# My first grow. White Widow.



## Bullshoalsguy (Sep 22, 2021)

I think I’m 2 weeks from harvest?  Just not sure.  Outdoor grow pulled a bud to look inside. Would love to harvest now but I think I’m just anxious. Thoughts or tips are welcome!

photos deleted as they were geotagged. Will take new ones tonight


----------



## zem (Sep 23, 2021)

Hi Bullshoalsguy. This is a beautiful grow in any measure, for a first grow this is awesome and deserves congratulations! With regular pics it is not possible to tell for sure when it is ripe. But I suspect it needs a while longer, it will bulk up, add more weight and the resin will be ripe. The last point is what you need to be able to observe, so you need a 60x + scope to observe the crystals and determine if they are ready. You can buy such a scope for cheap and it does the job or you could get a better one that is easy to use. You can find some info about how to tell that THC is ripening in the harvesting forum.


----------



## WeedHopper (Sep 23, 2021)

Yep always go by the color of the triches.


----------



## bigsur51 (Sep 23, 2021)

Awesome job on your first grow!

what type of fragrance do your plants emit?

also , wait two more weeks


----------



## Bullshoalsguy (Sep 23, 2021)

bigsur51 said:


> Awesome job on your first grow!
> 
> what type of fragrance do your plants emit?
> 
> also , wait two more weeks


The fragrance is super sweet. Unlike what I was expecting not much skunk smell, just amazing fresh odor. Luckily they are behind a big fence and on 5 acres so no worries with smell and neighbors.


----------



## Bubba (Sep 23, 2021)

Bullshoalsguy said:


> I think I’m 2 weeks from harvest?  Just not sure.  Outdoor grow pulled a bud to look inside. Would love to harvest now but I think I’m just anxious. Thoughts or tips are welcome!
> 
> photos deleted as they were geotagged. Will take new ones tonight


Geotagged...that is something I want to know more about. Covert folks will be interested.
I am assuming this is an artifact of smart phones? Non smart digital cameras safe I guess?

Please do tell!

Bubba


----------



## ROSTERMAN (Sep 23, 2021)

Bubba said:


> Geotagged...that is something I want to know more about. Covert folks will be interested.
> I am assuming this is an artifact of smart phones? Non smart digital cameras safe I guess?
> 
> Please do tell!
> ...


If you take a picture from a ph or Cam that has GPS activated (on) it imprints your GPS coordinates on the pictures posted


----------



## Bubba (Sep 23, 2021)

I have a VPN service. Does the GPS give my physical location, or the location of the IP address of the server my VPN is using? I just don't understand a lot about what is tracking what!

Or does just turning off "location" accomplish the fix?

Bubba


----------



## Bullshoalsguy (Sep 23, 2021)

It’s easy to turn it off. Just google it. It’s in settings. Don’t want anyone getting shot on purpose


----------

Required work:
1 > Please duplicate the section of the White Widow thread from "Hi Bullshoalsguy. This" to "WeedHopper (Sep 23, 2021)".
2 > Sum up the White Widow thread in two sentences.

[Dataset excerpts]
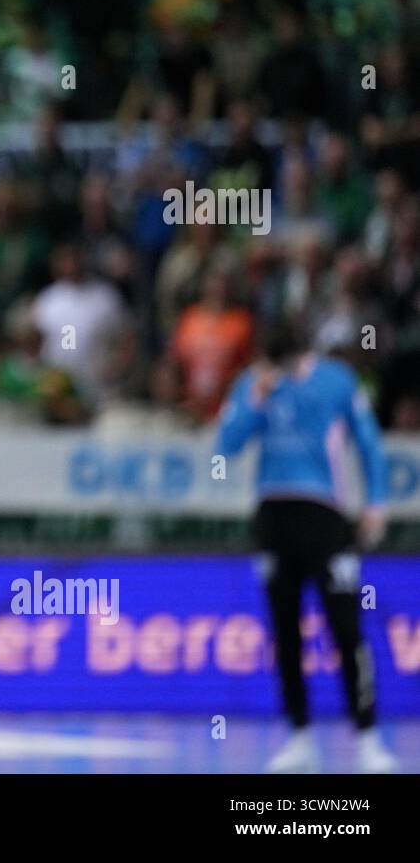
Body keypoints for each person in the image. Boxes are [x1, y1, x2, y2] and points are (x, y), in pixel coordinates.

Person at [215, 319, 400, 773]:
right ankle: (298, 734)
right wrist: (255, 399)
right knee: (284, 629)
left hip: (324, 515)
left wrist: (375, 502)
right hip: (274, 514)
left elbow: (369, 444)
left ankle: (368, 737)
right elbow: (227, 444)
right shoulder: (254, 381)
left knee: (345, 628)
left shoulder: (337, 381)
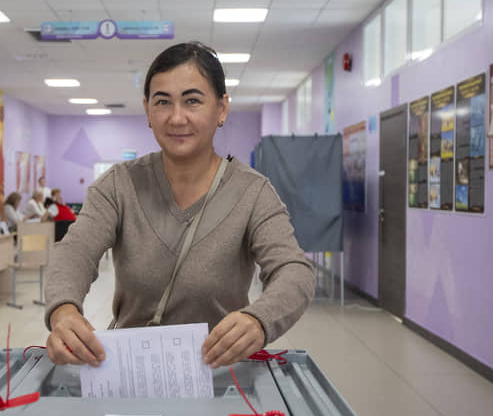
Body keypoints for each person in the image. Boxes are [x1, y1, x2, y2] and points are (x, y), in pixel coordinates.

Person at [44, 41, 314, 372]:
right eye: (162, 102)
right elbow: (75, 252)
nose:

Answers to this exercise:
1 >
Hi Bullshoalsguy. This is a beautiful grow in any measure, for a first grow this is awesome and deserves congratulations! With regular pics it is not possible to tell for sure when it is ripe. But I suspect it needs a while longer, it will bulk up, add more weight and the resin will be ripe. The last point is what you need to be able to observe, so you need a 60x + scope to observe the crystals and determine if they are ready. You can buy such a scope for cheap and it does the job or you could get a better one that is easy to use. You can find some info about how to tell that THC is ripening in the harvesting forum.


----------



## WeedHopper (Sep 23, 2021)

2 > A first-time outdoor White Widow grower thinks harvest may be two weeks away, and other members praise the grow, suggest waiting longer, and recommend judging ripeness by the color of the trichomes under a 60x or stronger scope. The thread then turns to geotagged photos, with one member explaining that pictures taken with GPS on carry the location coordinates and the grower noting that this can be turned off in settings.